4. What They Consistently Fail At
But outside those comfort zones, their limits become obvious — and consistent.
They struggle with:
Observation-heavy tasks (where one key insight collapses the solution space)
Interactive problems (that require back-and-forth state management)
Case analysis (handling edge conditions, fallthrough logic)
Abstract modeling (building an algorithm from first principles)
Even more telling: many failures happened on sample inputs. That is, code that couldn’t even pass the example cases from the problem description — something every human programmer checks before submitting.
5. The Dangerous Illusion of “Confidence”
One of the study’s most striking findings is how the models fail.
They don’t crash. They don’t refuse. They don’t hedge.
They return confident, plausible, well-structured code — that’s just totally wrong.
The researchers describe it as:
“Confidently wrong and logically invalid.”
This is what makes LLMs dangerous in professional contexts: their output looks right. It feels like someone solved the problem. But under the surface, it’s pure hallucination — no real reasoning, no true understanding.
If a human programmer submitted code like this, you'd say: “This person knows how to write code, but not how to solve problems.”
6. Chain-of-Thought Doesn't Save Them
A natural question: does reasoning mode (step-by-step thinking, CoT prompting) help?
Yes — in some places. Models showed significant gains in logic-heavy domains like combinatorics or DP.
But in observation-based problems — where human insight is key — reasoning adds little to nothing. In some cases, it even hurts.
Reasoning is not understanding. It’s just longer output.

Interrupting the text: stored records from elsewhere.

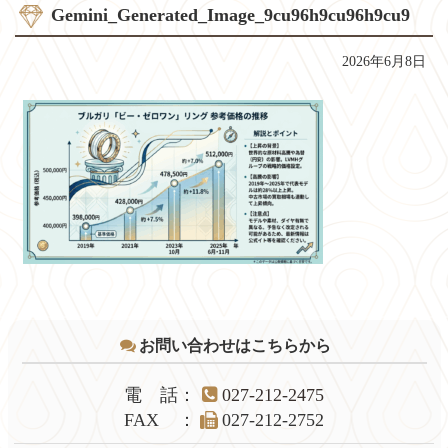
Gemini_Generated_Image_9cu96h9cu96h9cu9
2026年6月8日
コ
ペ
ン
ー
テ
ジ
お問い合わせはこちらから
ン
の
ツ
先
本
頭
電話
：
027-212-2475
文
へ
FAX
：
027-212-2752
の
戻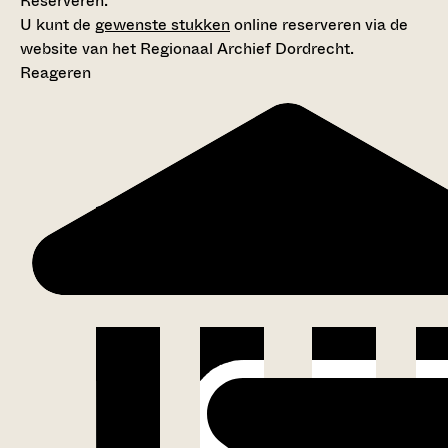
Reserveren:
U kunt de
gewenste stukken
online reserveren via de
website van het Regionaal Archief Dordrecht.
Reageren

The benchmark shows that even with step-by-step formats, models are often just guessing — more verbosely.
7. Multiple Attempts Help — But Not Enough
OpenAI has claimed Elo ratings above 2700 for o4-mini under real-world conditions with tool access and multiple attempts. The benchmark tests this directly.
With multiple attempts (pass@k
), performance does improve — especially on medium-difficulty tasks.
But even at pass@10
, success on hard problems remains 0%.
Tool access (e.g., terminals, web search) adds more gains, but only when used effectively — and most models aren’t yet doing that reliably.
So yes, volume helps. But it's not solving the core problem.
8. The Deeper Truth: LLMs Don’t Know What They’re Doing
The most important insight from this benchmark isn’t about scores. It’s structural.
These models are not thinkers. They are:
Syntax-aware
Pattern-rich
Context-sensitive
…but ultimately shallow.
They lack:
Internal verification
Mental modeling
Conceptual understanding
Real error correction
What they generate is not grounded in an internal logic engine. It's grounded in surface-level associations. They don't "solve" problems. They approximate what a solution might look like.
Conclusion: AGI Is Still Miles Away
If your notion of AGI includes the ability to reason, model, adapt, and solve new problems, then this benchmark is a reality check.
Despite all the noise, the best models today:
Can’t solve problems the best high schoolers can
Fail basic logical consistency
Hallucinate structure in the absence of understanding
That doesn’t mean LLMs are useless. Far from it. They’re phenomenal assistants, code synthesizers, template matchers.
But they’re not general problem solvers. And they’re certainly not on the verge of replacing creative human programmers.
LiveCodeBench Pro is more than a benchmark. It's a mirror — showing us how far we've come, and how far we have left to go.